Three songs were chosen as singles: "Locomía" (peaking #2 in Spain), "Taiyo" (peaking #10 in Spain), "Rumba Samba Mambo" (peaking #6 in Spain, #27 on the Billboard Hot Latin Songs (US); #10 in Mexico). Four music videos were made for each of them, whose highlight was the quartet's iconic costumes.

==Commercial performance==
Commercially, it was successful. In Spain, more than 60,000 copies were sold in three months. Promusicae audited the sales and certified it as gold in the same year. According to the official website, total sales were close to one platinum record (100,000).

On November 8, 1990, the Brazilian newspaper O Globo reported that by that date the group had already received a platinum record in Argentina, for more than 60,000 copies sold. Eventually, sales reached 120,000 copies, the equivalent of two platinum records. According to the Brazilian newspaper Correio Braziliense, dated November 26, 1990, in Brazil, it had sold around 100,000 copies.
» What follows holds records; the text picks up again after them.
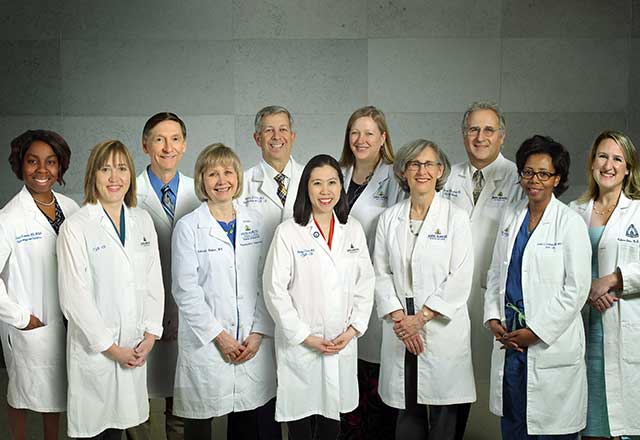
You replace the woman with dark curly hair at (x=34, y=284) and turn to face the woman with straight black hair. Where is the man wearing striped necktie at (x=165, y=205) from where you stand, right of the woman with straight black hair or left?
left

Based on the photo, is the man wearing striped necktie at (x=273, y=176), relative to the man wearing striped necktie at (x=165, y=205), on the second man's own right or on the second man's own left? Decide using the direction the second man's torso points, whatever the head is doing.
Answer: on the second man's own left

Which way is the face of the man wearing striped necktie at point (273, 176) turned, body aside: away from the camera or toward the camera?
toward the camera

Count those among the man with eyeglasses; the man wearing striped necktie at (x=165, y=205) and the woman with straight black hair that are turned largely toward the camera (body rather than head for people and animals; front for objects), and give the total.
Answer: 3

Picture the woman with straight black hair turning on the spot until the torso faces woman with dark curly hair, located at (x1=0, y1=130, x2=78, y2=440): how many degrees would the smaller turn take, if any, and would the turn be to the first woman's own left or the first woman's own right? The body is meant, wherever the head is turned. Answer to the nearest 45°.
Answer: approximately 90° to the first woman's own right

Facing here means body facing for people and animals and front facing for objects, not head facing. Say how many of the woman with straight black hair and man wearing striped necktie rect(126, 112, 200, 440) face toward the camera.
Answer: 2

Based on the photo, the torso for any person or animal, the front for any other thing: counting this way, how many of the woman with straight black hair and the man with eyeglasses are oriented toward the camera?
2

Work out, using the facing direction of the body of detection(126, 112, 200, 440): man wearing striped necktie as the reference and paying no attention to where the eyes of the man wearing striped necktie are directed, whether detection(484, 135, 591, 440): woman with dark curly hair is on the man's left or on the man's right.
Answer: on the man's left

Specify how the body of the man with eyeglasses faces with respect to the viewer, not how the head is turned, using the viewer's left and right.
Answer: facing the viewer

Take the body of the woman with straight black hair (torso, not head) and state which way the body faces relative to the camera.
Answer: toward the camera

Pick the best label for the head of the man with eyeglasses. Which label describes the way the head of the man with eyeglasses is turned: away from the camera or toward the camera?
toward the camera

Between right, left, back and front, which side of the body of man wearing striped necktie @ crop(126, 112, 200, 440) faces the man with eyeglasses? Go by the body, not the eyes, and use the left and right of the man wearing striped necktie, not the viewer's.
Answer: left
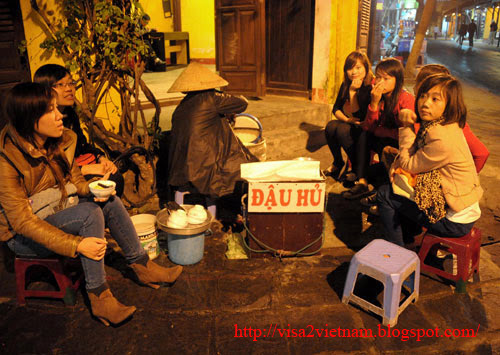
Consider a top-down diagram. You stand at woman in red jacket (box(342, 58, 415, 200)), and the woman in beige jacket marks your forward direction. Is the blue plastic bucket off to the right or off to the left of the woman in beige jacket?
right

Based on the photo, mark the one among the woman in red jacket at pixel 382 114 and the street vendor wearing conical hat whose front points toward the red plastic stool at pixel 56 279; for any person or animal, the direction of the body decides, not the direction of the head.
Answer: the woman in red jacket

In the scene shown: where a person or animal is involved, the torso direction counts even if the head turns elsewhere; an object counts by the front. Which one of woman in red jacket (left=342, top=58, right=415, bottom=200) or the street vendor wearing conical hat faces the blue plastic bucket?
the woman in red jacket

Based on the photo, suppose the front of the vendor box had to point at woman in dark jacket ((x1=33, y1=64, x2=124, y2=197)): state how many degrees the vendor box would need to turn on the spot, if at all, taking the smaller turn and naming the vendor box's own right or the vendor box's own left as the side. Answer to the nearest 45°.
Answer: approximately 90° to the vendor box's own right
Eventually, a gold record was delivered while the group was on a marathon to promote the album, which made them the most successful Spanish group in the history of the Brazilian music industry.

It obtained a gold disc in six more countries: Chile, Ecuador, Spain, Peru, Uruguay and Venezuela, and a double gold disc in Mexico. It became the biggest hit of their career, with over 1 million copies sold worldwide.

==Track listing==

| No. | Title | Length |
|---|---|---|
| 1. | "Ti Amo America" | 3:34 |
| 2. | "Loco Mia" | 5:44 |
| 3. | "Noche de Embrujo" | 5:11 |
| 4. | "Terror Vision" | 5:35 |
| 5. | "Rumba, Samba, Mambo" | 3:25 |
| 6. | "Gorbachov" | 5:12 |
| 7. | "Taiyo (Sol)" | 5:39 |
| 8. | "Finale" | 7:18 |

== Charts ==

| Chart (1989–1990) | Peak position |
|---|---|
| Spain (Promusicae) | 35 |
| Uruguay (CUD) | 1 |

==Certifications and sales==

| Region | Certification | Certified units/sales |
| Argentina (CAPIF) | 2× Platinum | 120,000^{^} |
| Brazil (Pro-Música Brasil) | Gold | 100,000^{*} |
| Chile | Platinum | 25,000 |
| Colombia | Gold |  |
| Ecuador | Gold |  |
| Mexico (AMPROFON) | 2× Gold | 250,000 |
| Peru | Gold |  |
| Spain (Promusicae) | Gold | 100,000 |
| Uruguay (CUD) | Gold |  |
| Venezuela | Gold |  |
Summaries
| Worldwide | — | 1,000,000 |
^{*} Sales figures based on certification alone. ^{^} Shipments figures based on certification alone.